··· EXERCISE DATA ···

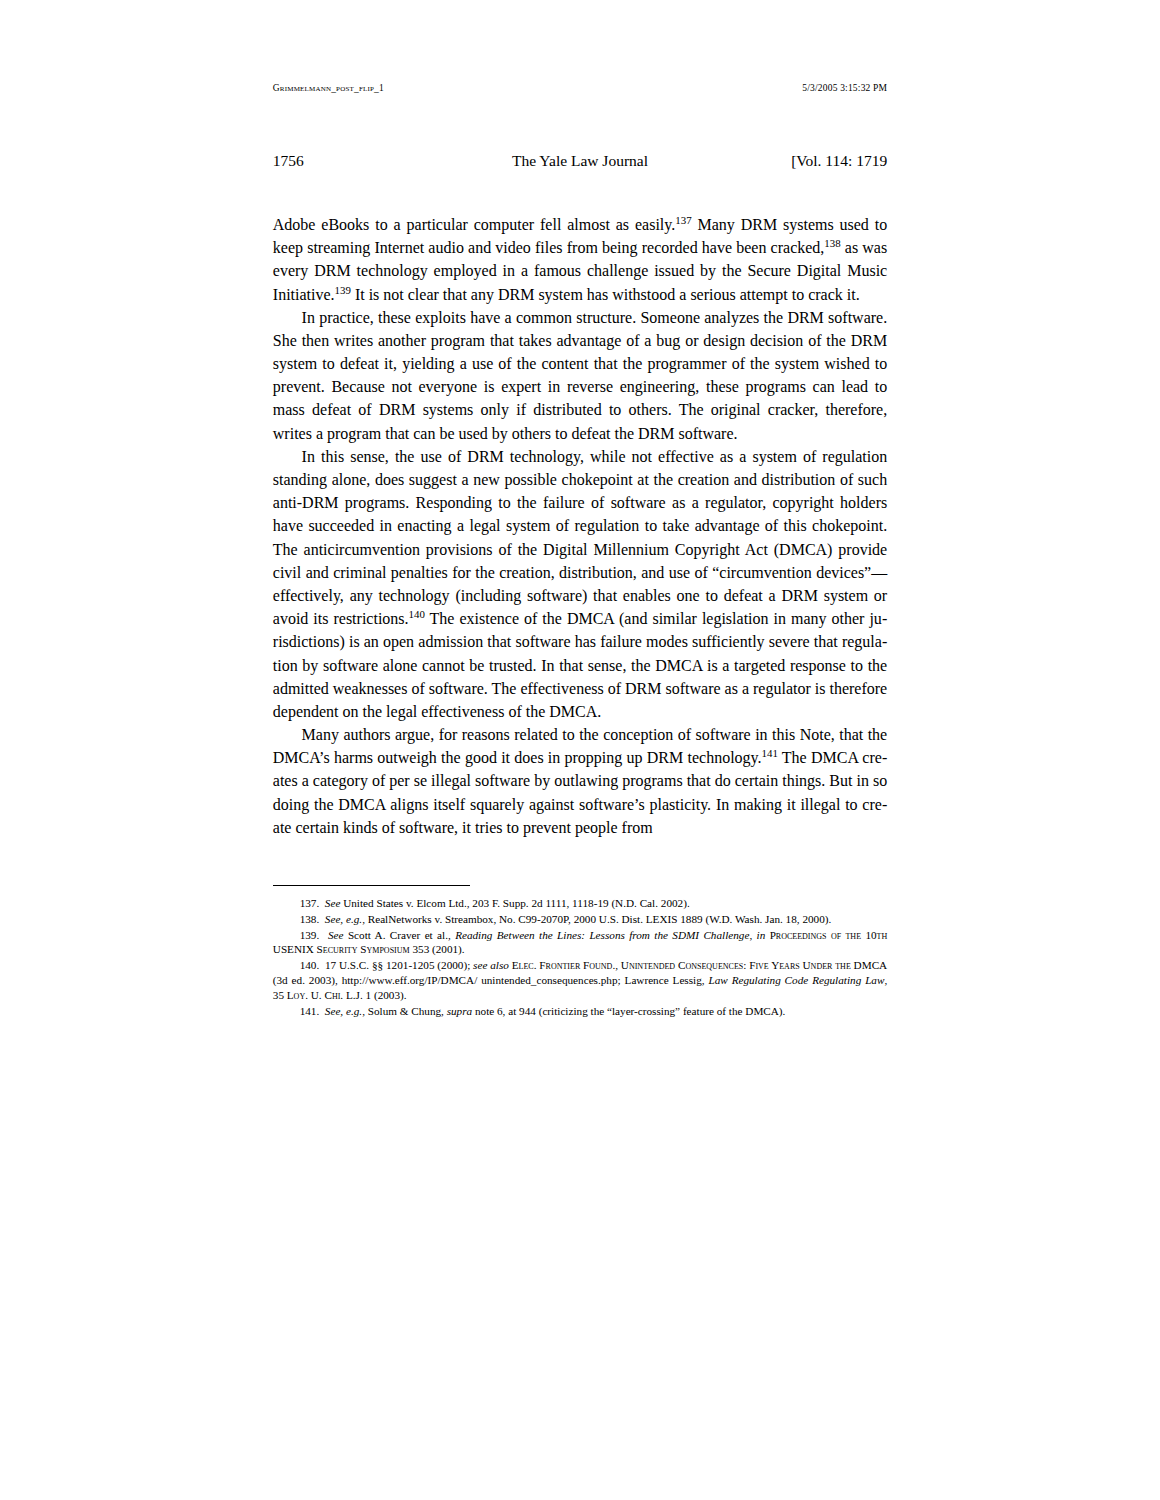GRIMMELMANN_POST_FLIP_1 5/3/2005 3:15:32 PM
1756 The Yale Law Journal [Vol. 114: 1719
Adobe eBooks to a particular computer fell almost as easily.137 Many DRM systems used to keep streaming Internet audio and video files from being recorded have been cracked,138 as was every DRM technology employed in a famous challenge issued by the Secure Digital Music Initiative.139 It is not clear that any DRM system has withstood a serious attempt to crack it.
In practice, these exploits have a common structure. Someone analyzes the DRM software. She then writes another program that takes advantage of a bug or design decision of the DRM system to defeat it, yielding a use of the content that the programmer of the system wished to prevent. Because not everyone is expert in reverse engineering, these programs can lead to mass defeat of DRM systems only if distributed to others. The original cracker, therefore, writes a program that can be used by others to defeat the DRM software.
In this sense, the use of DRM technology, while not effective as a system of regulation standing alone, does suggest a new possible chokepoint at the creation and distribution of such anti-DRM programs. Responding to the failure of software as a regulator, copyright holders have succeeded in enacting a legal system of regulation to take advantage of this chokepoint. The anticircumvention provisions of the Digital Millennium Copyright Act (DMCA) provide civil and criminal penalties for the creation, distribution, and use of “circumvention devices”—effectively, any technology (including software) that enables one to defeat a DRM system or avoid its restrictions.140 The existence of the DMCA (and similar legislation in many other jurisdictions) is an open admission that software has failure modes sufficiently severe that regulation by software alone cannot be trusted. In that sense, the DMCA is a targeted response to the admitted weaknesses of software. The effectiveness of DRM software as a regulator is therefore dependent on the legal effectiveness of the DMCA.
Many authors argue, for reasons related to the conception of software in this Note, that the DMCA’s harms outweigh the good it does in propping up DRM technology.141 The DMCA creates a category of per se illegal software by outlawing programs that do certain things. But in so doing the DMCA aligns itself squarely against software’s plasticity. In making it illegal to create certain kinds of software, it tries to prevent people from
137. See United States v. Elcom Ltd., 203 F. Supp. 2d 1111, 1118-19 (N.D. Cal. 2002).
138. See, e.g., RealNetworks v. Streambox, No. C99-2070P, 2000 U.S. Dist. LEXIS 1889 (W.D. Wash. Jan. 18, 2000).
139. See Scott A. Craver et al., Reading Between the Lines: Lessons from the SDMI Challenge, in Proceedings of the 10th USENIX Security Symposium 353 (2001).
140. 17 U.S.C. §§ 1201-1205 (2000); see also Elec. Frontier Found., Unintended Consequences: Five Years Under the DMCA (3d ed. 2003), http://www.eff.org/IP/DMCA/ unintended_consequences.php; Lawrence Lessig, Law Regulating Code Regulating Law, 35 Loy. U. Chi. L.J. 1 (2003).
141. See, e.g., Solum & Chung, supra note 6, at 944 (criticizing the “layer-crossing” feature of the DMCA).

···

Write out each line of the data that holds the string "prevent".

#### RESPONSE TO THE TASK
In practice, these exploits have a common structure. Someone analyzes the DRM software. She then writes another program that takes advantage of a bug or design decision of the DRM system to defeat it, yielding a use of the content that the programmer of the system wished to prevent. Because not everyone is expert in reverse engineering, these programs can lead to mass defeat of DRM systems only if distributed to others. The original cracker, therefore, writes a program that can be used by others to defeat the DRM software.
Many authors argue, for reasons related to the conception of software in this Note, that the DMCA’s harms outweigh the good it does in propping up DRM technology.141 The DMCA creates a category of per se illegal software by outlawing programs that do certain things. But in so doing the DMCA aligns itself squarely against software’s plasticity. In making it illegal to create certain kinds of software, it tries to prevent people from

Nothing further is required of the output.